Objectif:
Ces affirmations concordent-elles avec le texte sur l'autoroute 30 : (a) le couple a acheté sa maison après la confirmation de la construction de l'autoroute ; (b) le gouvernement avait acquis les terres en 1973 ; (c) Guylaine Joannette a obtenu d'être expropriée ? Répondez par oui ou non à chacune, en citant mot pour mot le passage décisif.

Lorsque les rubans inaugurant le parachèvement de l'autoroute 30 ont été coupés, la femme de Salaberry-de-Valleyfield n'a pas festoyé. Depuis des années, elle était aux premières loges des travaux, car sa maison est située à quelques mètres seulement des voies rapides.

Pour celle qui a grandi à Valleyfield, l'autoroute 30 était presque un mythe. «J'ai grandi avec ça: "Il va y avoir une 30." Dans les plans, c'était deux voies. On ne s'attendait pas à quelque chose d'aussi gros», explique la mère de trois enfants.

Trois semaines après que son conjoint et elle eurent acheté leur maison en 2008, le gouvernement Charest a confirmé que l'autoroute serait construite. Les terres acquises par le gouvernement en 1973 allaient finalement servir. Le mythe devenait réalité.

Derrière la maison, là où des arbres s'élevaient il y a quelques années, se trouvent maintenant deux murs antibruit qui se découpent dans le ciel. Guylaine Joannette espérait voir l'autoroute à au moins 300 pieds de sa maison, mais son terrain a rétréci au fur et à mesure que le chantier progressait.

Le bruit de la circulation, notamment les freins moteurs des camions, trouble depuis cinq mois la tranquillité de la famille. Guylaine Joannette craint que le développement du quartier industriel de Valleyfield ne fasse qu'empirer la situation.

Parce que les parents ne se bousculaient plus pour envoyer leurs enfants dans sa garderie en milieu familial, elle a dû réorienter sa carrière. «C'est très difficile pour un couple. Notre qualité de vie n'est plus la même et on se retrouve avec des affrontements qui n'auraient pas eu lieu autrement», dit-elle.

Guylaine Joannette a réclamé sans succès d'être expropriée. Aujourd'hui, elle ne voit guère d'issue à sa situation. Elle ne se résout pas à vendre au rabais à une industrie qui voudrait profiter de la situation idéale, et ne voit pas qui voudrait acheter sa maison pour y habiter.

Lignes du corpus:
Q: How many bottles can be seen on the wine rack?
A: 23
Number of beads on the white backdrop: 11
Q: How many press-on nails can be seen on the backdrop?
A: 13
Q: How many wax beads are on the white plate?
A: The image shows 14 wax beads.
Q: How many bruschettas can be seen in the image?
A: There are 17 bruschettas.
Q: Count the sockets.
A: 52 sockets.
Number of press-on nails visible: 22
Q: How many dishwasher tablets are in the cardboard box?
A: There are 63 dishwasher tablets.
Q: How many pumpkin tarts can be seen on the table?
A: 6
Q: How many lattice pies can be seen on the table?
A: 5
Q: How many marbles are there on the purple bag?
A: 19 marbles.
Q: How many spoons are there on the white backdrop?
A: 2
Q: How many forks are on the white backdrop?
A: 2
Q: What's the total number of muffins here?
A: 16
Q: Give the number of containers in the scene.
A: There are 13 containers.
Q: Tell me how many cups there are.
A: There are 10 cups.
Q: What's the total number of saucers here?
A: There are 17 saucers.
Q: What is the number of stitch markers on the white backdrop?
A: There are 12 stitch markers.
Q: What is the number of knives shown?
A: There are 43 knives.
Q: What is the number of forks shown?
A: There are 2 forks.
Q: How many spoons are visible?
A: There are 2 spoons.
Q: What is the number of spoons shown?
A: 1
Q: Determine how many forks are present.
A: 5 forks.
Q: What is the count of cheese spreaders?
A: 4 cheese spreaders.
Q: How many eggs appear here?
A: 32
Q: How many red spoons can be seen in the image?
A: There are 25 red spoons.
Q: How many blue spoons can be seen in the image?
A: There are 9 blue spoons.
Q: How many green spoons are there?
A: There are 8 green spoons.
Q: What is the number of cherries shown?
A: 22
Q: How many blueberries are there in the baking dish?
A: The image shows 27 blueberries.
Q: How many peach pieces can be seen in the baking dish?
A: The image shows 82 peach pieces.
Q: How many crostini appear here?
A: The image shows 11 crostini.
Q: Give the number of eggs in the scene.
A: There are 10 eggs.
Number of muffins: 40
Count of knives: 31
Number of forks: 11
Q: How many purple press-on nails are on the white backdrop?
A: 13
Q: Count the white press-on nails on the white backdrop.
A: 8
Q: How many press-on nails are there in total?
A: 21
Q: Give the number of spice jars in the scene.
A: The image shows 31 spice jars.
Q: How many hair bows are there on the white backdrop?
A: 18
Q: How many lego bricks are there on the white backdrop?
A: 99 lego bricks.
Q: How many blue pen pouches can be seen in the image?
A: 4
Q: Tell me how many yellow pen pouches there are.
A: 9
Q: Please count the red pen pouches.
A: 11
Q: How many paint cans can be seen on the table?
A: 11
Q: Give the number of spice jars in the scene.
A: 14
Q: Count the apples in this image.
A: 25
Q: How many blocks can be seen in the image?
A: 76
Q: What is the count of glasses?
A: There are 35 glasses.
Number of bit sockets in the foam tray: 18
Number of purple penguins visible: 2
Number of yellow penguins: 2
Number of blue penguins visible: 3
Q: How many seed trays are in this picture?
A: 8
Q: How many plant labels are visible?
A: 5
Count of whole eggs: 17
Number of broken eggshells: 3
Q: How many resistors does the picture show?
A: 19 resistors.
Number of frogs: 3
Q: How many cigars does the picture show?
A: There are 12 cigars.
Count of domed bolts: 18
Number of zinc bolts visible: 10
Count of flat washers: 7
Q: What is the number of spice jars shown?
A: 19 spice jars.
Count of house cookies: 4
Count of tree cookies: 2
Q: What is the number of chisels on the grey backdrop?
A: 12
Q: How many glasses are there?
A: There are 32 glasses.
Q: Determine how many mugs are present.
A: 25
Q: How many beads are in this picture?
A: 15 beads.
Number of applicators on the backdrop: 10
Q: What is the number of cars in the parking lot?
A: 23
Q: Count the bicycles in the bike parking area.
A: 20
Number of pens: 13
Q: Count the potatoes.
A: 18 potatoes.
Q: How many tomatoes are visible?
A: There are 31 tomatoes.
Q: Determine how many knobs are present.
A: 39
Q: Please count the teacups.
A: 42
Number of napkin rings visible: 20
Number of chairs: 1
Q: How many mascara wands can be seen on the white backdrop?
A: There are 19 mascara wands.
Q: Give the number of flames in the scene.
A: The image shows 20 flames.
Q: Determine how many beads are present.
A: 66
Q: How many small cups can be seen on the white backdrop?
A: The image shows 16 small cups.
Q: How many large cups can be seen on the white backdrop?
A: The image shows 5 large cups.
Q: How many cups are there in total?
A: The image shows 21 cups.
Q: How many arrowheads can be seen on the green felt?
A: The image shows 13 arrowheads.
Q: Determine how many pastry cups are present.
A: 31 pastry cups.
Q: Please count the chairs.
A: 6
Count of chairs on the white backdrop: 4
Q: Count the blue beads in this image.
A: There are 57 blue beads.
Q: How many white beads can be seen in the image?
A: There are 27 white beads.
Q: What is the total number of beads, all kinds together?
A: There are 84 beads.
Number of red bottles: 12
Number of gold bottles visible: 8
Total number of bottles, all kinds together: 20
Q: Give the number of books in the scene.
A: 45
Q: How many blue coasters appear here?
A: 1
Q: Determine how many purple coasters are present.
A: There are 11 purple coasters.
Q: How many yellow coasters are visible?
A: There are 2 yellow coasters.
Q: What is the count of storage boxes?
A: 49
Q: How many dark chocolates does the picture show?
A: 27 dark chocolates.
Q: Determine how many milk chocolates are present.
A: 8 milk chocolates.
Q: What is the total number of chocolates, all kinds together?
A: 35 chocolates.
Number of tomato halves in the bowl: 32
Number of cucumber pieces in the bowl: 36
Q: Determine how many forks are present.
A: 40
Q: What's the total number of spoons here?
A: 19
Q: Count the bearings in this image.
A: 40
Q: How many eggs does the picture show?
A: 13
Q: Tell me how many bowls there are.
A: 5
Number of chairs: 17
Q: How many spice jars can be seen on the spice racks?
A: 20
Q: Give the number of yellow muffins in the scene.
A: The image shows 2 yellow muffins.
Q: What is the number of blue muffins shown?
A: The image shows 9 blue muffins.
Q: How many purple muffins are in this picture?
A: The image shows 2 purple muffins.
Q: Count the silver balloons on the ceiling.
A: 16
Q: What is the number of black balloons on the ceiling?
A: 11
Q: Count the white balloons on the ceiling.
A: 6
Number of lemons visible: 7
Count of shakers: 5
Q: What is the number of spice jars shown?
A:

Tâche accomplie:
(a) Non : « Trois semaines après que son conjoint et elle eurent acheté leur maison en 2008, le gouvernement Charest a confirmé que l'autoroute serait construite. »
(b) Oui : « Les terres acquises par le gouvernement en 1973 allaient finalement servir. »
(c) Non : « Guylaine Joannette a réclamé sans succès d'être expropriée. »